Friday, March 29, 2013

Malice aforethought

It happens every Good Friday. The BBC choose the holiest day of the Christian year to vilify Jesus Christ. Their attack invariably takes the form of a documentary presented by an atheist/humanist/secular weirdo. This year's offering was no exception. Step forward Lord Braggart, aka Melvyn Bragg.

The Right Honourable The Lord Bragg, to give him his full splendid title, is perhaps best known for an amateurish novel about lust on the Yorkshire moors that earned him the Bad Sex in Fiction Award, so why not try his hand at a similarly crude exercise in amateur theology? In an hour-long BBC1 diatribe, the charmless churl tried to persuade us that Mary Magdalene was "the wife of Jesus", with the obligatory prurient sub-text. He based his argument on discredited Gnostic writings excluded from the New Testament centuries ago. If there was such a thing as the Bad Theology Award, his lordship's erudite-sounding but poisonous dross would surely win it.

The former Anglican bishop of Rochester, the Rt Rev Michael Nazir-Ali, described the programme as "hugely offensive" and asked whether the BBC would treat other religious groups in the same way. "I am concerned about the misuse of very obscure Gnostic gospels to impugn the integrity of the Bible. This is going out at 12 o'clock on Good Friday, which is exactly the time that Christians are thinking about Christ on the Cross."

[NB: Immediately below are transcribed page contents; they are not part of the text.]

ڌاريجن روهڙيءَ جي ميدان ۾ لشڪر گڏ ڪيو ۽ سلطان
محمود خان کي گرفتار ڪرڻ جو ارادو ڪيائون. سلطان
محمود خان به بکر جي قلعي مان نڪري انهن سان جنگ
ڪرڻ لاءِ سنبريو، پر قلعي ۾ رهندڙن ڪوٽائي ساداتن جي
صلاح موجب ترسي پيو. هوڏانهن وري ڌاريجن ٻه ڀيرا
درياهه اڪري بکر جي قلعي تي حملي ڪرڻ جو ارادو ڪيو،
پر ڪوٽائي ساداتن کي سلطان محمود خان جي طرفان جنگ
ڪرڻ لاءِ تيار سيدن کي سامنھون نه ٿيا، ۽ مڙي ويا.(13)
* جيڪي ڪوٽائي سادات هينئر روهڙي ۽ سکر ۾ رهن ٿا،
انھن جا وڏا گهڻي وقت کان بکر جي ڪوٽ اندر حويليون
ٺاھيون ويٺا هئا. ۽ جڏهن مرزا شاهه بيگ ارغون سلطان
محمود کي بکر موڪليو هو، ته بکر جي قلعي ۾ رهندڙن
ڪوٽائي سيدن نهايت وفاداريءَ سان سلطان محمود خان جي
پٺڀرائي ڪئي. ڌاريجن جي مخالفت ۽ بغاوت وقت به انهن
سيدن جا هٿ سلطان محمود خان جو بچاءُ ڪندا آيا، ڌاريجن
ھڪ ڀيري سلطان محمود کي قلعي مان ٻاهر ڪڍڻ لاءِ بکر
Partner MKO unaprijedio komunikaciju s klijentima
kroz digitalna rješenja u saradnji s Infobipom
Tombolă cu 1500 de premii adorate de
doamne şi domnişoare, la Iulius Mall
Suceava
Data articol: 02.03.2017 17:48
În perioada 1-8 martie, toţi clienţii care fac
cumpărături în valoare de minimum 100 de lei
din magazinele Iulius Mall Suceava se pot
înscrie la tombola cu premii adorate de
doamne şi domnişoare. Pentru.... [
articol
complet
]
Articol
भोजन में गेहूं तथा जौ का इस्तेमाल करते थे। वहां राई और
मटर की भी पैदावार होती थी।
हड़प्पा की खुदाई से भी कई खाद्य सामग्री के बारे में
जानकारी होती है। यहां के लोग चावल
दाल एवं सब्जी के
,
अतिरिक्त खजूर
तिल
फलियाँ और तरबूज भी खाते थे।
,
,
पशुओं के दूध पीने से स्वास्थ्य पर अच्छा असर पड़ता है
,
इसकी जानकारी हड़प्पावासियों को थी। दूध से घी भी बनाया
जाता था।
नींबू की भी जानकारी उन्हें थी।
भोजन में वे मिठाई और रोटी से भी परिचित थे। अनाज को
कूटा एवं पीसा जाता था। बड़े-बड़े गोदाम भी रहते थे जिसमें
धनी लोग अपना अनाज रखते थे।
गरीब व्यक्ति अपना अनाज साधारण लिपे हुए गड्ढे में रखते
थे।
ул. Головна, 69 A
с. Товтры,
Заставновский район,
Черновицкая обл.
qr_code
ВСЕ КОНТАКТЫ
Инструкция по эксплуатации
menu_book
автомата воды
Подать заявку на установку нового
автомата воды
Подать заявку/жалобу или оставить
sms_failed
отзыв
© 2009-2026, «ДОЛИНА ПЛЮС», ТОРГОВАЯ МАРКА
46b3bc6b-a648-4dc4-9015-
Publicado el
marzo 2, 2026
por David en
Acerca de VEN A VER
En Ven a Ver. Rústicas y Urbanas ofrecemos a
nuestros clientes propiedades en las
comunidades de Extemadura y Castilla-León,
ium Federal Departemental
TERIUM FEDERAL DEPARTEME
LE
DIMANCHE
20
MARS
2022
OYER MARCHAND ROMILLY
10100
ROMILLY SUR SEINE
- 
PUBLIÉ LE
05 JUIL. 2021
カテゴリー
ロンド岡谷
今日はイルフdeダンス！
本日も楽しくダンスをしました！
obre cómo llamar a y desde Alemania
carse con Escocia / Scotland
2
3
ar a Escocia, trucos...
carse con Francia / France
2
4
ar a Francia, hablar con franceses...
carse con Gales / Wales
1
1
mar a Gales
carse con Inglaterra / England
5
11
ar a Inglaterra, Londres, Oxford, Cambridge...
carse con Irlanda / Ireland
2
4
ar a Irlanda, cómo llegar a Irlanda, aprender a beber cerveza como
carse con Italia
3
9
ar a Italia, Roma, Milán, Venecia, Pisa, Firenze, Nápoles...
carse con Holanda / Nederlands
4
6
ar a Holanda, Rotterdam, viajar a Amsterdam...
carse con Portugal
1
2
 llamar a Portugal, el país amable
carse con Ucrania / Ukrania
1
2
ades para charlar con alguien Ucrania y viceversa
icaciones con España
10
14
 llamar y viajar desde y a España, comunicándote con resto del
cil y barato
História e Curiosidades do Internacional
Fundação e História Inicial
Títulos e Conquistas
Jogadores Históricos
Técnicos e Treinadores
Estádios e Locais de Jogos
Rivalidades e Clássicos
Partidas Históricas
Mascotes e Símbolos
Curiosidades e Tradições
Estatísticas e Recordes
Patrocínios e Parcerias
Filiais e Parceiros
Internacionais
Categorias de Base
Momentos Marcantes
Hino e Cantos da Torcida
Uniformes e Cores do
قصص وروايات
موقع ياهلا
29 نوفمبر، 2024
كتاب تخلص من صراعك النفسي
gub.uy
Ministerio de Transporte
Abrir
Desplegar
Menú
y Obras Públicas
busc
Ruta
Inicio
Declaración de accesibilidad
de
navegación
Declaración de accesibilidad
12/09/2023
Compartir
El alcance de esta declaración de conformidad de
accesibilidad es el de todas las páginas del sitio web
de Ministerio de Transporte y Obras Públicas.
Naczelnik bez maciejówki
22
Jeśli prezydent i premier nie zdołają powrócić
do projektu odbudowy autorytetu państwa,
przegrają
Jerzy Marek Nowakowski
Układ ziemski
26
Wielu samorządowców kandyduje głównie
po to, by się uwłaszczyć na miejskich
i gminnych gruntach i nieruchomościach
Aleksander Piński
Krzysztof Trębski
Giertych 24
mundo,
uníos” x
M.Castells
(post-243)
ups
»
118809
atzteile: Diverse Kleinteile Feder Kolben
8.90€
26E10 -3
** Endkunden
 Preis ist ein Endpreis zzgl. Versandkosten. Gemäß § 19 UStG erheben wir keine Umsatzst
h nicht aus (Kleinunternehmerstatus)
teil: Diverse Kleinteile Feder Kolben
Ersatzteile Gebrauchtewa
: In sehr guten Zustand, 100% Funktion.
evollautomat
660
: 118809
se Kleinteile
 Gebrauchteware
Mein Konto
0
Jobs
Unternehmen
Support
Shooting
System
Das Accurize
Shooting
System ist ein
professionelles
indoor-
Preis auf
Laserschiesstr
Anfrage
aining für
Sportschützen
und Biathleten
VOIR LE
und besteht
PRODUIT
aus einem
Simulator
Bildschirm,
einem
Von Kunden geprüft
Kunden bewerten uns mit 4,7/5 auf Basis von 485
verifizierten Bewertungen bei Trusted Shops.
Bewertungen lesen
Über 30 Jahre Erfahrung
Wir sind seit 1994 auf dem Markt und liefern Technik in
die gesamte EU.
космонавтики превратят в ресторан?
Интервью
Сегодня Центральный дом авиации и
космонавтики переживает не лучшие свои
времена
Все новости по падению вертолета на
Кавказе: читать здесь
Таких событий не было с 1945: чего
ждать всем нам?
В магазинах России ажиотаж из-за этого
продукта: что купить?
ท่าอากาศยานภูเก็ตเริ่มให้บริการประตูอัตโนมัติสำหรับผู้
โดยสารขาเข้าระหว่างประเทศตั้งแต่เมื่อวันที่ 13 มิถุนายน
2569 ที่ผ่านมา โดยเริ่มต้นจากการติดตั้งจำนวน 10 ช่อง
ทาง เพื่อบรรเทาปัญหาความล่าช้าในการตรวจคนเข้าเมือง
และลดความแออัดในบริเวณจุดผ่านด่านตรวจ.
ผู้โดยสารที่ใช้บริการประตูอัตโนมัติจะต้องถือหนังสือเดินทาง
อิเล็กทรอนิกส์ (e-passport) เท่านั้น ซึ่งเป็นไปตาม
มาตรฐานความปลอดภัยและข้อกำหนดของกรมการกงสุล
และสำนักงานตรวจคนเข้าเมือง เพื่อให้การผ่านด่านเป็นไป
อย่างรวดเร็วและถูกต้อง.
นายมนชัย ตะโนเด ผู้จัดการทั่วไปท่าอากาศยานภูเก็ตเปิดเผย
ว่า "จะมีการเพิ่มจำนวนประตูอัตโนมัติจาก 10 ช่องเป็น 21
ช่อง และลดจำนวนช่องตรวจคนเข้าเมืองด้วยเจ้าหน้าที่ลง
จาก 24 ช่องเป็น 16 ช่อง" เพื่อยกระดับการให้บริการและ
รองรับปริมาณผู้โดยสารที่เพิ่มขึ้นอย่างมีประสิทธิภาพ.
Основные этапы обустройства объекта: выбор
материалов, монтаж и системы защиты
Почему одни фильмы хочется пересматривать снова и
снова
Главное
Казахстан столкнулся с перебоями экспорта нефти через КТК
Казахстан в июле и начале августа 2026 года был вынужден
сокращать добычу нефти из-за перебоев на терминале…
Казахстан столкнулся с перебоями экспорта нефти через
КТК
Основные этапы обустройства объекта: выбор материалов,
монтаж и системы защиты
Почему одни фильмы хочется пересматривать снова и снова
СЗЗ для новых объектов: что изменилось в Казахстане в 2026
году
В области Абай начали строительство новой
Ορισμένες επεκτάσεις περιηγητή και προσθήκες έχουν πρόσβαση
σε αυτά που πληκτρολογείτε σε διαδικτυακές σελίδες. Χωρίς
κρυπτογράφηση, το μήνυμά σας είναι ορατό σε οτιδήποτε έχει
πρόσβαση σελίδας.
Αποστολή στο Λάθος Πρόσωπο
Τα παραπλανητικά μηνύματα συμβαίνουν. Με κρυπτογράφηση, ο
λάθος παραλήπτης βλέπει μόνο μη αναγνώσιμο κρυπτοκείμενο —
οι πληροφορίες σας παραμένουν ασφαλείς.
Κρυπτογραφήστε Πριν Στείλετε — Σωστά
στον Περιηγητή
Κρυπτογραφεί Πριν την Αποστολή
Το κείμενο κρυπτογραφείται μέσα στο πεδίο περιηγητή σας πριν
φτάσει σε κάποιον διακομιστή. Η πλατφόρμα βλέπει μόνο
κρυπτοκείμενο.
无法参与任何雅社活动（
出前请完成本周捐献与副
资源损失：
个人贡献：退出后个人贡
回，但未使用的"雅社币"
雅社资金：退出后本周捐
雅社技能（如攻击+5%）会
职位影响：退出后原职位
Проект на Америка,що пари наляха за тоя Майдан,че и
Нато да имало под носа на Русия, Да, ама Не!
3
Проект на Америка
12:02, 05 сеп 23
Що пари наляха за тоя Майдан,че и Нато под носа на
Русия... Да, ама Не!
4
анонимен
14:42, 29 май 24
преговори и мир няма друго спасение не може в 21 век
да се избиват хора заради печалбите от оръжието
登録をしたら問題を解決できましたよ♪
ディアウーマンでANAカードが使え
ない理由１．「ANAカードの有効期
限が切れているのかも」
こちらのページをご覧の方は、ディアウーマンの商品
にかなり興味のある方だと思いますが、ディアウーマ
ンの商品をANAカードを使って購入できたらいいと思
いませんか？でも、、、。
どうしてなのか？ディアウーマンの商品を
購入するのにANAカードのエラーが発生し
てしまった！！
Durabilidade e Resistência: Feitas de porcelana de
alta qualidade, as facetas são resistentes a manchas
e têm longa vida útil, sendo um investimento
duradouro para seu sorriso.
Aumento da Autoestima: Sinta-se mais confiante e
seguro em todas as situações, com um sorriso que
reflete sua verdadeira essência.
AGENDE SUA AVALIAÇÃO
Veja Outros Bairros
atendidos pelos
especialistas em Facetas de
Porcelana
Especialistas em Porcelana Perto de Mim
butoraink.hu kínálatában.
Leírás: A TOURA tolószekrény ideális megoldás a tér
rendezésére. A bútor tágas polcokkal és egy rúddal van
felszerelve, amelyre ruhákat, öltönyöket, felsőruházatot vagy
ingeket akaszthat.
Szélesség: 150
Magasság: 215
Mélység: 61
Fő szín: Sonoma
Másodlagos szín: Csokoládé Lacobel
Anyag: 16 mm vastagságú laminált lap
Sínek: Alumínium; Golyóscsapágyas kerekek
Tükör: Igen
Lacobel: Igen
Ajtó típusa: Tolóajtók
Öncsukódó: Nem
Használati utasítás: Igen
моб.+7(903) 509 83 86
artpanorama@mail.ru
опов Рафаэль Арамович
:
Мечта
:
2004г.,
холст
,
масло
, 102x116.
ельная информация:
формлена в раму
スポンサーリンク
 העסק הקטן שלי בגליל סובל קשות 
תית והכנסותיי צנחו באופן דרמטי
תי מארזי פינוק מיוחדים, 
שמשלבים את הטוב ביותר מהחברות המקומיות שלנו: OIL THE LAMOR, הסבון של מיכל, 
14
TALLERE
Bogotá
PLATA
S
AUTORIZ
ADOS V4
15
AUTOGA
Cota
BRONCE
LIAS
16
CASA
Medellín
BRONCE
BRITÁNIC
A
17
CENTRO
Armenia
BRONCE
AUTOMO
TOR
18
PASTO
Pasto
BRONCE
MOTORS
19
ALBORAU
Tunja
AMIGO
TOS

Precisely. Our so-called public service broadcaster's anti-Christian vendetta is well enough known to be almost boring. But here was a new twist, a tightening of the screw. Their electronic sacrilege did not simply materialise on our screens at the appointed time. It took months in preparation. The premeditation gives the game away -- date and time being deliberately calculated to inflict maximum pain and distress. They knew exactly what they were doing.

As the late Cardinal Basil Hume observed, the world is in the hands of fallen people. It seems there's no shortage of them at the BBC.





Sunday, March 17, 2013

All bets off

However historic and significant the leadership contest, bookmakers can usually be relied on to supply a flippant subtext by way of betting odds on 'runners and riders'. But the recent Vatican Stakes, probably the most momentous event of the decade, seemed to attract few wagers

Where the bookies missed a trick was in failing to follow-up on the election of Pope Francis, the former Cardinal Bergoglio, of Argentina. They should have laid odds on the first anti-Catholic bigot to stick the knife in the new Pontiff. The field would have included some strongly fancied runners, with Richard Dawkins the obvious favourite at 6/4. Hard on the heels of this consistent if highly-strung performer, I would have nominated the steadier stayer, Philip Pullman, as second favourite at 5/2.

I'd have quoted Stephen Fry at 15/2, despite carrying top weight; Polly Toynbee, a fractious filly, at 10/1; the temperamental shaggy beast A.C. Grayling, 16-1. Others including the erratic Woody Allen and moody Martin Amis, listed at 20-1, would have headed numerous outsiders from the Beeb, Tablet and Gaydian stables, with the mare, Mary Warnock, perhaps past her best now, at 100-1.

Maybe I am missing my way as a turf accountant because, in the event, my book would have cleaned up -- the winner being Alan Rusbridger, editor of the Gaydian. Within 24 hours of the Pope's election, this dark horse tweeted a link to a 2011 article by Hugh O'Shaughnessy that accused Cardinal Bergoglio of conniving with the Argentine navy to hide political prisoners from human rights inspectors.

The source of this story was given as an Argentine journalist, Horacio Verbitsky. Unfortunately for the Gaydian, as the pernicious rag later had to admit, Verbitsky "does not make this claim". So as The Daily Telegraph gleefully pointed out, the story was false and a gross libel.

After a stewards' inquiry, however, the result stands: Rusbridger was first to put the knife in. His form guide now reads: very fast out of the stalls but runs out of staying power after a few yards.